Saímos dali abraçadas, minha mão em sua cintura fina, delicada, e à saída paramos de repente para um beijo em nossos lábios, para espanto arregalado de um garçon. Caminhamos de mãos dadas até o seu carrinho, numa transversal próxima e rumamos para os Jardins. Ela ansiava conhecer o meu ateliê de que já lhe falara nos meus e.mails. Eu sabia que ela, também artista plástica, a julgar pela capa de um livro seu, que me deu com dedicatória, ficaria deslumbrada com a beleza do meu ateliê, tão elogiado pelos eventuais compradores e marchands.
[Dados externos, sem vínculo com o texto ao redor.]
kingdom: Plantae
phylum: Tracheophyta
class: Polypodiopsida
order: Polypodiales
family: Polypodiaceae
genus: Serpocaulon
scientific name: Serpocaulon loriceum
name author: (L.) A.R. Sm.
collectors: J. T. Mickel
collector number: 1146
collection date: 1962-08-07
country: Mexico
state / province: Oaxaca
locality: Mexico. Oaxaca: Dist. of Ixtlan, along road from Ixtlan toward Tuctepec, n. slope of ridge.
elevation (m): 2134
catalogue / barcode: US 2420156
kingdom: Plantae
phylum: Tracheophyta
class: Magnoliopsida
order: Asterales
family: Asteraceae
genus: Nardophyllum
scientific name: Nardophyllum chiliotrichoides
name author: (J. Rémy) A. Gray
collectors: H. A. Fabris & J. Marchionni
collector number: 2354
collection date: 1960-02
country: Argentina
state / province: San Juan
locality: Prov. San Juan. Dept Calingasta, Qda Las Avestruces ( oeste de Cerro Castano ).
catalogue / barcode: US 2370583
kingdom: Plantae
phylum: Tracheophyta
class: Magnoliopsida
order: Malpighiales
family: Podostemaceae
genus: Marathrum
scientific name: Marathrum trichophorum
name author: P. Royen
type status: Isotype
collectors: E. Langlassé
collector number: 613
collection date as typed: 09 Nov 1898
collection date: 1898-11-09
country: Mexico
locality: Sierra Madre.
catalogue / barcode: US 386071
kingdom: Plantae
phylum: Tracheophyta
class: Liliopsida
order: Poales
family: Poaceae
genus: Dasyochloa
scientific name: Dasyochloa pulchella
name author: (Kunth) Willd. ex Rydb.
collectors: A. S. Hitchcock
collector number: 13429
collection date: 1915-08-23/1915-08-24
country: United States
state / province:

Sei que estou sendo muito superlativa nesta narrativa, onde tudo é belo, grande e positivo. Mas que posso fazer se a minha vida é assim? Na nossa época em que o grotesco, o doentio, a miséria e o crime predominam na nossa literatura, e na realidade quotidiana de tantas pessoas, eu sei como soam estranhos tanta beleza e encanto com o ser humano. Mas nisso é que consiste a mensagem de minha vida, desta Alma privilegiada, que soube ser digna de tantos privilégios de nascença. Jamais me verão blasfemar contra a beleza da vida, do amor e da arte. Se vivo como uma idealista romântica, tenho direito a isso, pois a minha copiosa e sincera obra, pela força de sua beleza assim me legitima. Dito isso continuo a narrar a minha aventura romântica com a filósofa.
Chegadas ao meu prédio, entramos pela garagem, subindo então pelo elevador de serviço aos beijos, apesar da câmera perigosa no alto, que ignoramos. Ao entrarmos no apartamento, Tássia realmente deslumbrou-se, com tudo, com minhas telas e as ilustrações, minhas e as do Guilherme de Faria para os meus poemas editados em folhetos. Mas não podíamos nos conter mais, e ela, mulher casada, surpreendeu-me tomando a iniciativa e puxando-me pela mão para o meu próprio quarto. Ali nos desnudamos, embevecidas pela beleza dos nossos corpos. Afinal, vocês notem, eu escolhera uma filósofa pela sua beleza, não sou hipócrita: “A Beleza é a verdade, a Verdade é a beleza”, diz o verso do grande John Keats, eu mencionei isso a ela, que me calou os lábios, com seus dedos, sabiamente, e me puxou ao leito sobre si, como um suave lençol branco de verão.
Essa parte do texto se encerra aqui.